Launching Archive-It Research Services (Part 1)

March 16th, 2015

by Jefferson

We are excited to announce the launch of a new Archive-It add-on service that we have been working on for the last few months, Archive-It Research Services! In this Part 1 blog post (expect Part 2 in the next few weeks), we want to provide partners an introduction to  the service and give some context and background on why we have undertaken this initiative and how we think it will benefit partners and the broader community.

Archive-It Research Services — The Why

Since its launch in 2006, Archive-It has provided partners the tools to build archives and special collections of historically valuable and meaningful web content. To date, over 350 partners have created over 2800 collections totaling well over 10 billion web documents. These collections are browsable as they were the day they were captured and full-text and faceted search allow for discovery of sites, pages, and documents within collections. This access model, however, remains oriented towards studying individual resources one-at-a-time via searching, clicking, and browsing the archived web in the same way we interact with the live web.

Archive-It Research Services (ARS) aims to complement this method of access by providing new, data-oriented access models that allow for studying partner collections in aggregate and across time. By offering research datasets built from key metadata, provenance information, named entities, hyperlinks, and other elements of archived resources, ARS will enable the study of web archives using the data mining methodologies increasingly popular within the humanities, social and computer sciences, and other research  communities.

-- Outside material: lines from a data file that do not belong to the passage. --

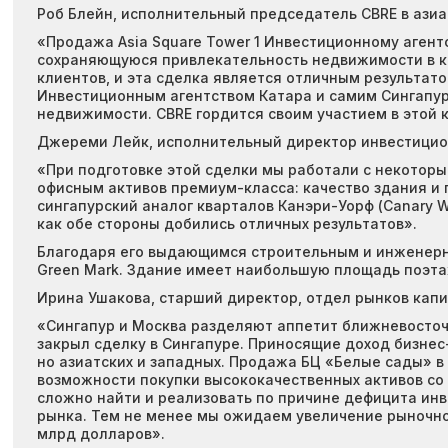
Роб Блейн, исполнительный председатель CBRE в азиа
«Продажа Asia Square Tower 1 Инвестиционному агент
сохраняющуюся привлекательность недвижимости в ка
клиентов, и эта сделка является отличным результа
Инвестиционным агентством Катара и самим Сингапур
недвижимости. CBRE гордится своим участием в этой 
Джереми Лейк, исполнительный директор инвестицион
«При подготовке этой сделки мы работали с некоторым
офисным активов премиум-класса: качество здания и п
сингапурский аналог кварталов Канэри-Уорф (Canary Wh
как обе стороны добились отличных результатов».
Благодаря его выдающимся строительным и инженерны
Green Mark. Здание имеет наибольшую площадь поэтаж
Ирина Ушакова, старший директор, отдел рынков капит
«Сингапур и Москва разделяют аппетит ближневосточны
закрыл сделку в Сингапуре. Приносящие доход бизнес-
но азиатских и западных. Продажа БЦ «Белые сады» в
возможности покупки высококачественных активов со
сложно найти и реализовать по причине дефицита ин
рынка. Тем не менее мы ожидаем увеличение рыночной
млрд долларов».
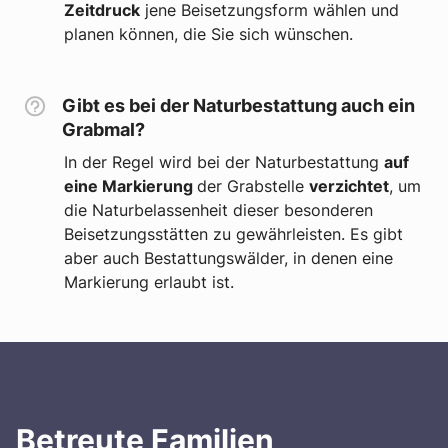
Zeitdruck
jene Beisetzungsform wählen und
planen können, die Sie sich wünschen.
Gibt es bei der Naturbestattung auch ein
Grabmal?
In der Regel wird bei der Naturbestattung
auf
eine Markierung
der Grabstelle
verzichtet
, um
die Naturbelassenheit dieser besonderen
Beisetzungsstätten zu gewährleisten. Es gibt
aber auch Bestattungswälder, in denen eine
Markierung erlaubt ist.
Betreute Familien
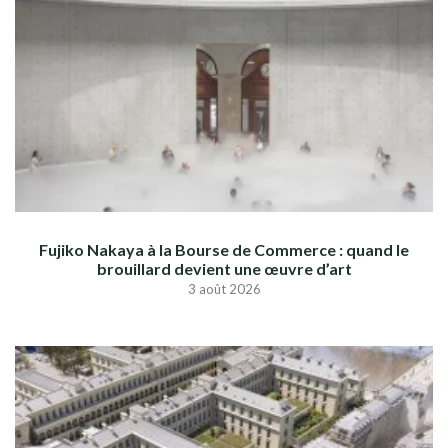
Fujiko Nakaya à la Bourse de Commerce : quand le
brouillard devient une œuvre d’art
3 août 2026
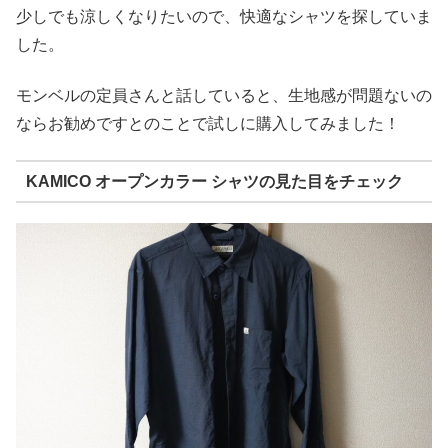
少しでも涼しくなりたいので、快適なシャツを探していま
した。
モンベルの定員さんと話していると、生地感が問題ないの
ならお勧めですとのことで試しに購入してみました！
KAMICO オープンカラー シャツの見た目をチェック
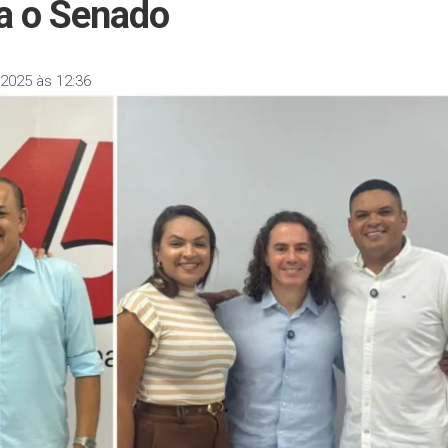
a o Senado
2025 às 12:36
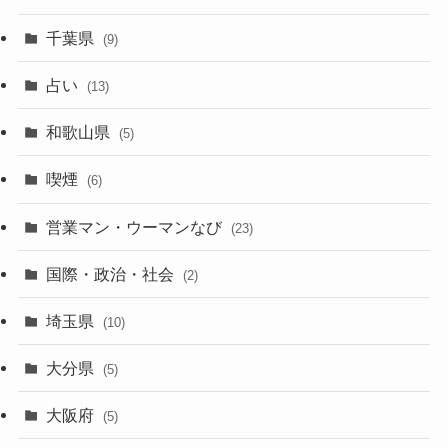
千葉県
(9)
占い
(13)
和歌山県
(5)
喫煙
(6)
営業マン・ウーマンなび
(23)
国際・政治・社会
(2)
埼玉県
(10)
大分県
(5)
大阪府
(5)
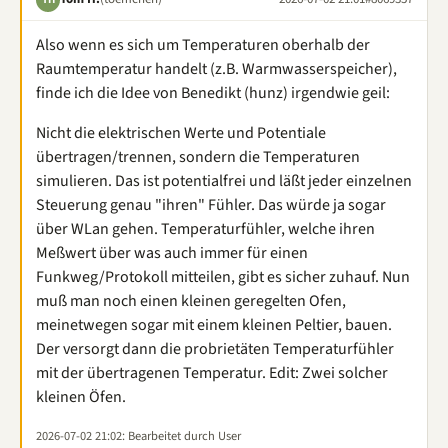
Also wenn es sich um Temperaturen oberhalb der
Raumtemperatur handelt (z.B. Warmwasserspeicher),
finde ich die Idee von Benedikt (hunz) irgendwie geil:
Nicht die elektrischen Werte und Potentiale
übertragen/trennen, sondern die Temperaturen
simulieren. Das ist potentialfrei und läßt jeder einzelnen
Steuerung genau "ihren" Fühler. Das würde ja sogar
über WLan gehen. Temperaturfühler, welche ihren
Meßwert über was auch immer für einen
Funkweg/Protokoll mitteilen, gibt es sicher zuhauf. Nun
muß man noch einen kleinen geregelten Ofen,
meinetwegen sogar mit einem kleinen Peltier, bauen.
Der versorgt dann die probrietäten Temperaturfühler
mit der übertragenen Temperatur. Edit: Zwei solcher
kleinen Öfen.
2026-07-02 21:02
: Bearbeitet durch User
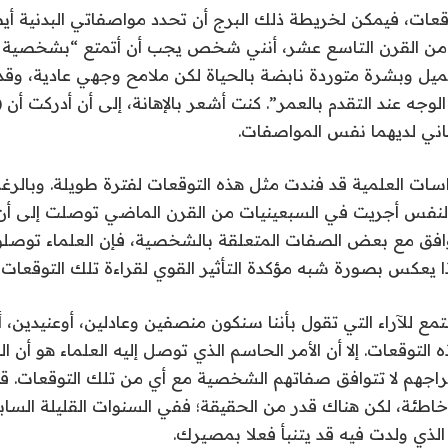
ت، فيمكن لخريطة ذلك البرج أن تحدد مواصفاتي البدنية أيضا
من القرن التاسع عشر، أنني شخص يجب أن أتمتع “بشخصية أن
يل وبشرة متوردة نابضة بالحياة لكن ملامح وجهي عادية، و
وجه عند التقدم بالعمر”. كنت أشعر بالإهانة، إلى أن أدركت أن (
ني لديهما نفس المواصفات.
اسات العلمية قد فندت مثل هذه التوقعات لفترة طويلة. وبالرغ
النفس أجريت في السبعينيات من القرن الماضي توصلت إلى أ
افق مع بعض الصفات المتعلقة بالشخصية، فإن العلماء توصلوا 
ا يعكس بصورة شبه مؤكدة التأثير القوي لقراءة تلك التوقعات
مع للآراء التي تقول بأننا سنكون منصفين وعادلين، أوعنيدين، أ
توقعات. إلا أن الأمر الحاسم الذي توصل إليه العلماء هو أن الن
راجهم لا تتوافق صفاتهم الشخصية مع أي من تلك التوقعات. قد
خاطئة، لكن هناك قدر من الحقيقة؛ ففي السنوات القليلة السابقة
لذي ولدت فيه قد يتنبأ فعلا بمصيرك.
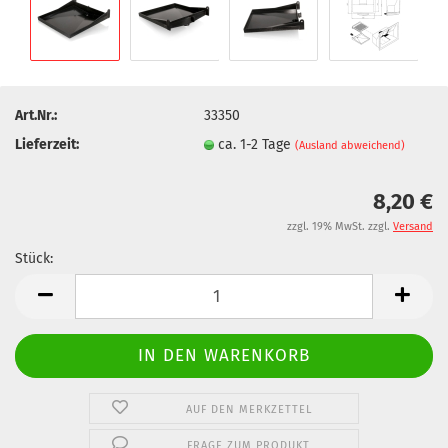
Art.Nr.:
33350
Lieferzeit:
ca. 1-2 Tage
(Ausland abweichend)
8,20 €
zzgl. 19% MwSt. zzgl.
Versand
Stück:
Stück
AUF DEN MERKZETTEL
FRAGE ZUM PRODUKT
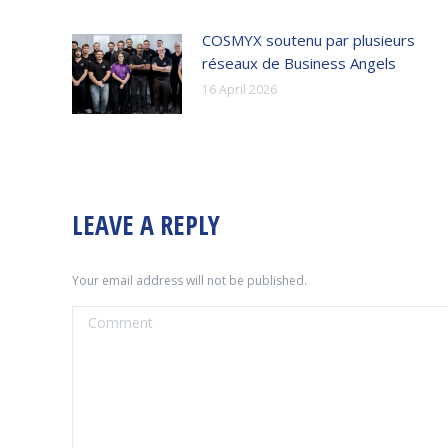
COSMYX soutenu par plusieurs
réseaux de Business Angels
16 April 2026
LEAVE A REPLY
Your email address will not be published.
Comment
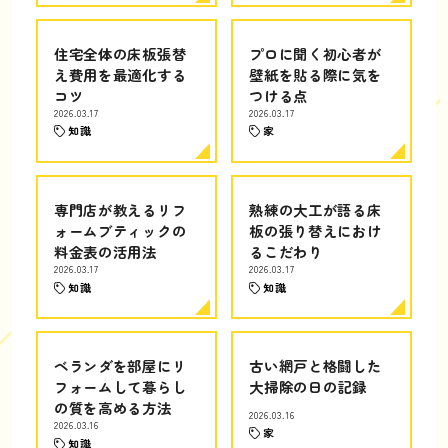
住宅全体の床板張替
プロに聞く初心者が
え費用を最適化する
壁紙を貼る際に気を
コツ
つける点
2026.03.17
2026.03.17
知識
家
専門店が教えるリフ
熟練の大工が語る床
ォームブティックの
板の張り替えにおけ
料金表の活用法
るこだわり
2026.03.17
2026.03.17
知識
知識
ベランダを部屋にリ
古い網戸と格闘した
フォームして暮らし
大掃除の日の記録
の質を高める方法
2026.03.16
2026.03.16
家
知識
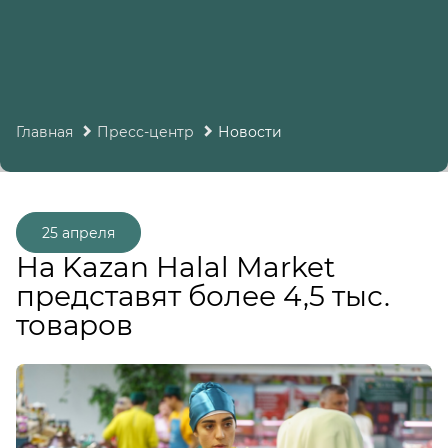
Главная
Пресс-центр
Новости
25 апреля
На Kazan Halal Market
представят более 4,5 тыс.
товаров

It will also enable patrons and researchers to use these derived datasets for local analysis, tool-building, and in combination with other, external datasets.

The overall goals of Archive-It Research Services are to:

  • Increase use of partner collections by expanding how these collections can be accessed and analyzed by patrons, researchers, and scholars.
  • Facilitate new, data-driven forms of research, analysis, and digital humanities work using web archives to further demonstrate the value of partner web collections.
  • Allow institutions of any size access to collection-derived datasets whose creation requires the complex processing and substantial computing infrastructure that Archive-It and Internet Archive are ideally suited to provide.
  • Offer new datasets and access models to support innovation by the broader community in building new tools, interfaces, visualizations, and other outputs that can improve the creation, management, and use of web archives.

Emerging methods of data-driven research, such as studying network graphs, text and data mining, and large-scale, longitudinal content analysis, though increasingly common in many disciplines and using digitized non-web collections, have yet to take advantage of the voluminous data within curated web collections. Some notable and admirable exceptions exist, primarily using domain-level or global web crawls; but we are excited to see how these methods can leverage the curated web archives being built by librarians and archivists and what will come of pairing this increasingly popular type of data analysis with the rich historical content in Archive-It partner collections.

Archive-It Research Services — The What

ARS will launch with three available datasets that each support a variety of research methods and data mining activities. In brief, the three preliminary ARS datasets will be:

WAT: Web Archive Transformation files feature key metadata elements that represent every crawled resource in a collection and are derived from a collection’s WARC files. This includes information such as provenance (IP address, capture timestamp, HTTP headers, etc), key textual metadata (page title, metatags), outbound and embed links,  and more. WAT files are encoded in JSON for easy analysis and are 5%-25% the size of their corresponding WARC files.

: Longitudinal Graph Analysis files feature a complete list of what URLs link to what URLs, along with a timestamp, for an entire collection over time. This allows for network analysis of linking behaviors between all documents in a collection. LGA files are in a simple tab-separated format and are generally ~1% the size of an entire collection.

WANE: Web Archive Named Entities files use named-entity recognition tools to generate a list of all the people, places, and organizations mentioned in each text document (including PDFs) in a collection along with the source URL and a timestamp of when the document was archived. WANE files have tab-separated  document information and an encoded array of entity information and are less than 1% the size of their corresponding (W)ARC files.

If this all seems a bit abstruse, worry not. We will be providing far more explication of each dataset, as well as  example use cases and more service details, in Part 2 of this blog post. We have also created a full Archive-It Research Services wiki that covers all the details about the service, datasets, use cases, and more.

In the meantime, Archive-It users will notice a new friend in the menu bar of the web application, a “Research Services” link!

This link will take users to a set of pages (in the Archive-It 5.0 user interface) with additional information on the datasets and how to request the service.

We are excited to kickoff this service — the first for curated web archives! — and will be doing related talks,  workshops, and writing more blog posts throughout 2015 as we promote it. We hope that expanding access and increasing researcher utility through ARS helps further demonstrate the value of, and increase the use of, the web archives that Archive-It partners work so hard to create, preserve, and maintain.

In Part 2 of this post, we will describe in more detail the available datasets and outline some potential use cases and research examples.